**Problem to work on**
In the material below, find each line with the word "push" and list it.
------
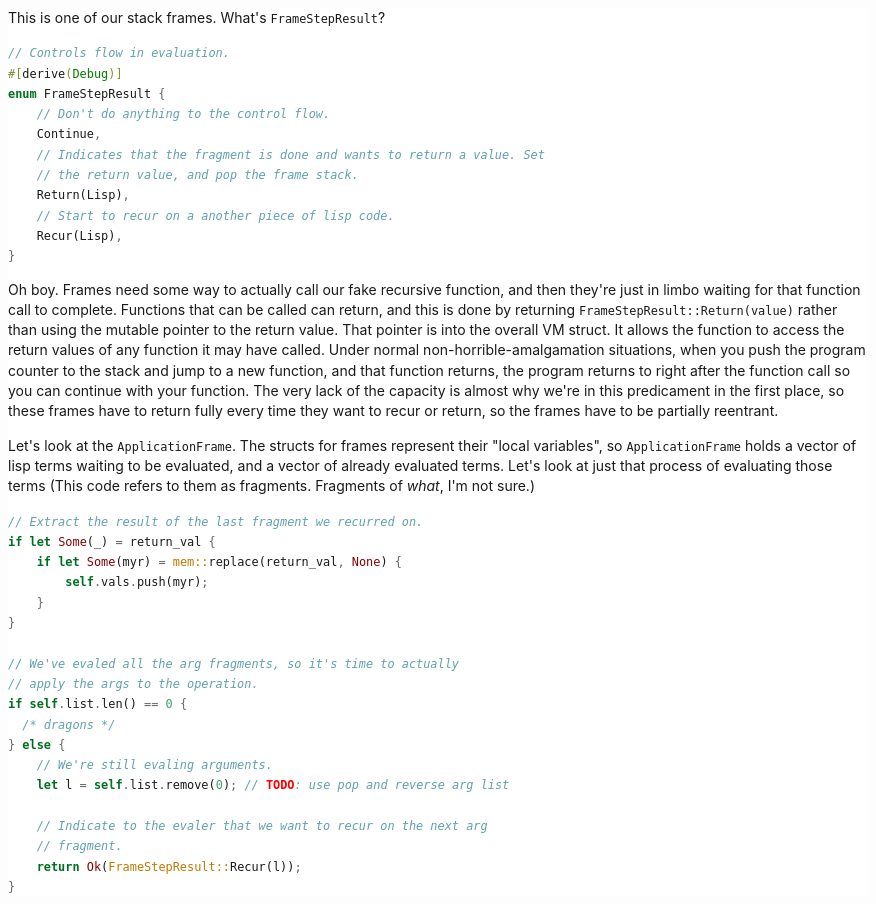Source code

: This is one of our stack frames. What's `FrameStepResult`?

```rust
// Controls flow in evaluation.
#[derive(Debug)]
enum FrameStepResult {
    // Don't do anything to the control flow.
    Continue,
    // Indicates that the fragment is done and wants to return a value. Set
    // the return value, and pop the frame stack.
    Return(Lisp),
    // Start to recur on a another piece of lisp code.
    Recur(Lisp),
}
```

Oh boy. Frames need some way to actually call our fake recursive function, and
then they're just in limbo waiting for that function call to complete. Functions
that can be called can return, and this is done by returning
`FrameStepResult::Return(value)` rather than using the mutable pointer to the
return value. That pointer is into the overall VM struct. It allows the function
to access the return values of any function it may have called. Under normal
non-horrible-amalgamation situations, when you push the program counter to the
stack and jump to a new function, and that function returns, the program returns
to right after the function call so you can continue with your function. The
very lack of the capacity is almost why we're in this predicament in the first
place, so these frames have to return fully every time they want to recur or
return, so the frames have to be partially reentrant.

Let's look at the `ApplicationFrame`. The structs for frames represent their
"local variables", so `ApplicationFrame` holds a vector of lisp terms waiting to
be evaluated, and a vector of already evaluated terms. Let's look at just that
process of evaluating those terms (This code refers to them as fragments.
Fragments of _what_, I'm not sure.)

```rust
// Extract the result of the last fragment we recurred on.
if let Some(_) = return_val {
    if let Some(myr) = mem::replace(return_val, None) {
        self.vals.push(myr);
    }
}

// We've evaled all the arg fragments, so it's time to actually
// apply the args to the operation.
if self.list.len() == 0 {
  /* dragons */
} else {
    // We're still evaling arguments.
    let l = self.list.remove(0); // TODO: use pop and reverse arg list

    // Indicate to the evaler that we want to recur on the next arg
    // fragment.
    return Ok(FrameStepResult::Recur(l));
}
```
------
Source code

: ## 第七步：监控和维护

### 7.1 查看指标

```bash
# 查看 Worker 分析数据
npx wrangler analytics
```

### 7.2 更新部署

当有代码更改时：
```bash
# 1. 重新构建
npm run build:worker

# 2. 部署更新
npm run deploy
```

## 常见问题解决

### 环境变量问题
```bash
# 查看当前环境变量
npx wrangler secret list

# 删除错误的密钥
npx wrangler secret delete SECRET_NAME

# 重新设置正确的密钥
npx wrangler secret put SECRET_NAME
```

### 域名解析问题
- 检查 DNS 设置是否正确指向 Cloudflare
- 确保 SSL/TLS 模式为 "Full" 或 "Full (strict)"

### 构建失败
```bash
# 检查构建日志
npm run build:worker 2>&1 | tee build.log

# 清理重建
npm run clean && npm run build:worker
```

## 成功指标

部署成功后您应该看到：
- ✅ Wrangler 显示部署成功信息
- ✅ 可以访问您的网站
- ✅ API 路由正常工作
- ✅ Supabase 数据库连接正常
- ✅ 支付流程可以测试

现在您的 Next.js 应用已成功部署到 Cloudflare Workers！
------
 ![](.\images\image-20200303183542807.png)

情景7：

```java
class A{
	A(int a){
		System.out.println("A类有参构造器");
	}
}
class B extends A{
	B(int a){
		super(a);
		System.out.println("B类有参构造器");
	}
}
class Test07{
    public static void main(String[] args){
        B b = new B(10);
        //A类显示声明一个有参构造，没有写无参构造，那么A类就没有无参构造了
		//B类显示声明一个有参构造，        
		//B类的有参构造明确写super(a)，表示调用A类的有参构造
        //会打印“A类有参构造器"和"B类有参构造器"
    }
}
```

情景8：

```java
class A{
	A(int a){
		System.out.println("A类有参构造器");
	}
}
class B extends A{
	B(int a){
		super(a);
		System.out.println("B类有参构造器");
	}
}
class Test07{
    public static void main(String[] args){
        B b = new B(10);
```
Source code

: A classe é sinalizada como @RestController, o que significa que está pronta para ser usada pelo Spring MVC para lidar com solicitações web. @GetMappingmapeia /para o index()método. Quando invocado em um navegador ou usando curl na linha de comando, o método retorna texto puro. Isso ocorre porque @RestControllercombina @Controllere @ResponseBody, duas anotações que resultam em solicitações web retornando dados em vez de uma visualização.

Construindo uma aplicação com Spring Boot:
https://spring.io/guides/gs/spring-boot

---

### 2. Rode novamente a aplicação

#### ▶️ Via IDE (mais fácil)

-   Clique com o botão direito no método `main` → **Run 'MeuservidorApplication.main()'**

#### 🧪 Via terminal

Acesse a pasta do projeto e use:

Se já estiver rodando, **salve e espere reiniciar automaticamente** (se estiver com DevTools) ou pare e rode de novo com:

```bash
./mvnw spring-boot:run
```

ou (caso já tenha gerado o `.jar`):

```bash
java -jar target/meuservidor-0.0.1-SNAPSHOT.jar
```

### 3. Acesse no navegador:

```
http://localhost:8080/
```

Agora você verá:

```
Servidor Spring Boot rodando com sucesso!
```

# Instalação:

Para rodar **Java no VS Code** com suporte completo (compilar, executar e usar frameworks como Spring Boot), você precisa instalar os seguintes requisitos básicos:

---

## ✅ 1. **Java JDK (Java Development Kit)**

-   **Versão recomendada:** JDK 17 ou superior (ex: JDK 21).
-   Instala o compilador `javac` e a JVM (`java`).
------
**Task result**
non-horrible-amalgamation situations, when you push the program counter to the
        self.vals.push(myr);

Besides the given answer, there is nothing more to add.